This Is the End feat

This Is the End: a petty apocalypse

A gathering of narcissistic celebutards and vain Hollywood types gathered for a party that happens to coincide with the Rapture and the subsequent end of the world? How could this go wrong?

Instead try: how could this go right? How can you trust people to satirise themselves and do so with sufficient bite and astuteness? How can you trust them to not salve their egos with a happy ending and the suggestion that, actually, despite all their problems they’re actually pretty good people?

Early on we appear to be on a solid heading, portraying almost all of its characters as being despicable and stupid (or so wasted as to not know or care about the difference). Everyone plays a spin on a ridiculously over-amplified version of themselves: selfishness and narcissism is ramped up, though all these successful individuals remain well-regarded because that is how American comedies appear to function now: the ascension of the douchebag (except, apparently, to heaven).

When the odious shitbags you’ve just spent half an hour enduring are slaughtered in an impressively grotesque earth-splitting scene, initial impressions seem to be confirmed. Rogen and Baruchel, the buddies at the heart of what is ultimately a buddy movie, fall at the first hurdle as Rogen flees the scene without helping his friend. Almost all of the party guests tumble into a chasm of hellfire whilst demonstrating a total aversion to the idea of helping anyone else. All the forced camaraderie of the party scenes falls apart, supporting one of the most genuinely enjoyable moments of the film.

Unfortunately the film subsequently loses its way, apparently lacking clear direction.

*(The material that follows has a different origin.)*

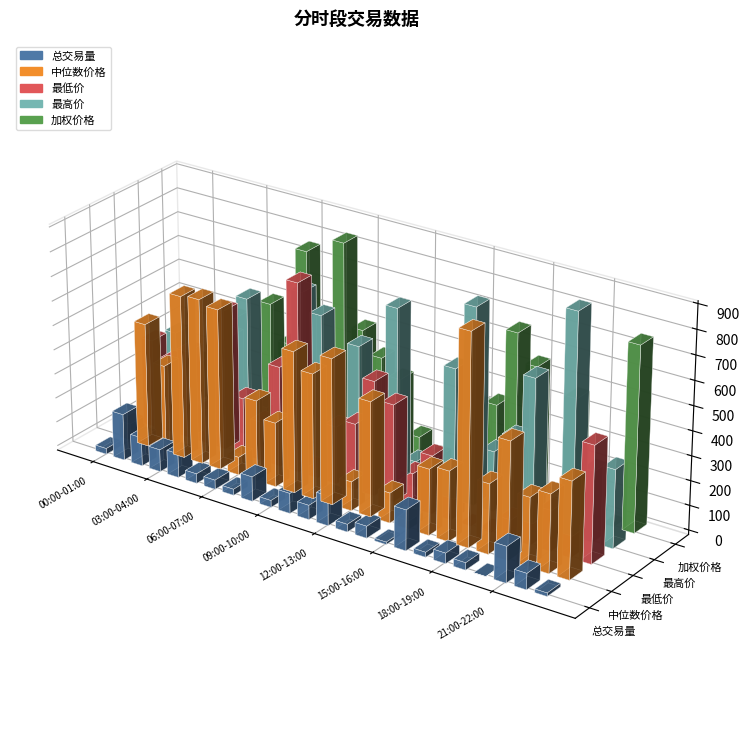

How many values in the 最高价 series are below 327?

12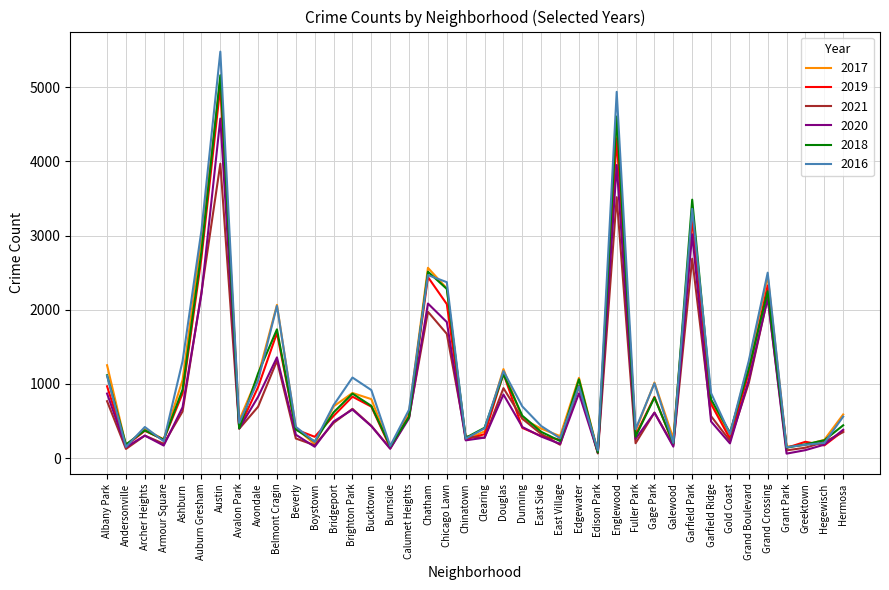

Where is the first local maximum for 2019?

Archer Heights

I could go on about how a bunch of arseholes being stuck in a house will always struggle to generate the tension of a siege scenario because it’s hard to care about arseholes. Or I could mention how the film lurches from set piece to set piece, most proving unmemorable, having apparently blown its creative wad on the concept, the set-up and the unleashing of hell.

But the greatest problem with this film is that it is one great big blowjob for American buddy films, in which friendship trumps all to the outright exclusion of everything else. To wit: our ‘heroes’ are judged to be of sufficiently small moral worth to not be raptured away at the get go. Later we see someone who attempts to sacrifice themselves to save others being raptured away – fair call! Shortly after another character makes a cynical play at the same – but is dropped like a hot potato after he taunts his pursuers. I guess God really isn’t omniscient, or at least only cares about lip service.

But apologising? That is an act that can welcome one to Heaven? Apologising to your best bud about the fact that you’re a self-absorbed prick?

If only everyone else who tumbled into the fires of hell or was devoured by demons had been aware that bro-exceptionalism rules were in play. If only they had realised that the Almighty himself was less concerned with the life that someone has led, the acts they make and the words they speak, instead only requiring a quick acknowledgement of a few of many personal problems.

In This Is the End it’s apparent that God is an arse, the rich and idle of Hollywood are arses, human beings are generally arses and let’s not even get into the demons. Unfortunately it does not take long for asshole on asshole action to stop delivering even weak gags successfully and just begin to grate.

Rarely has a collision of the apocalyptic and the comedic been so dull, and rarely has it been so witless as to undermine the only things it had going for it – its half-hearted criticism of idle and narcissistic celebrity, and the idea that being buds might not be enough after all.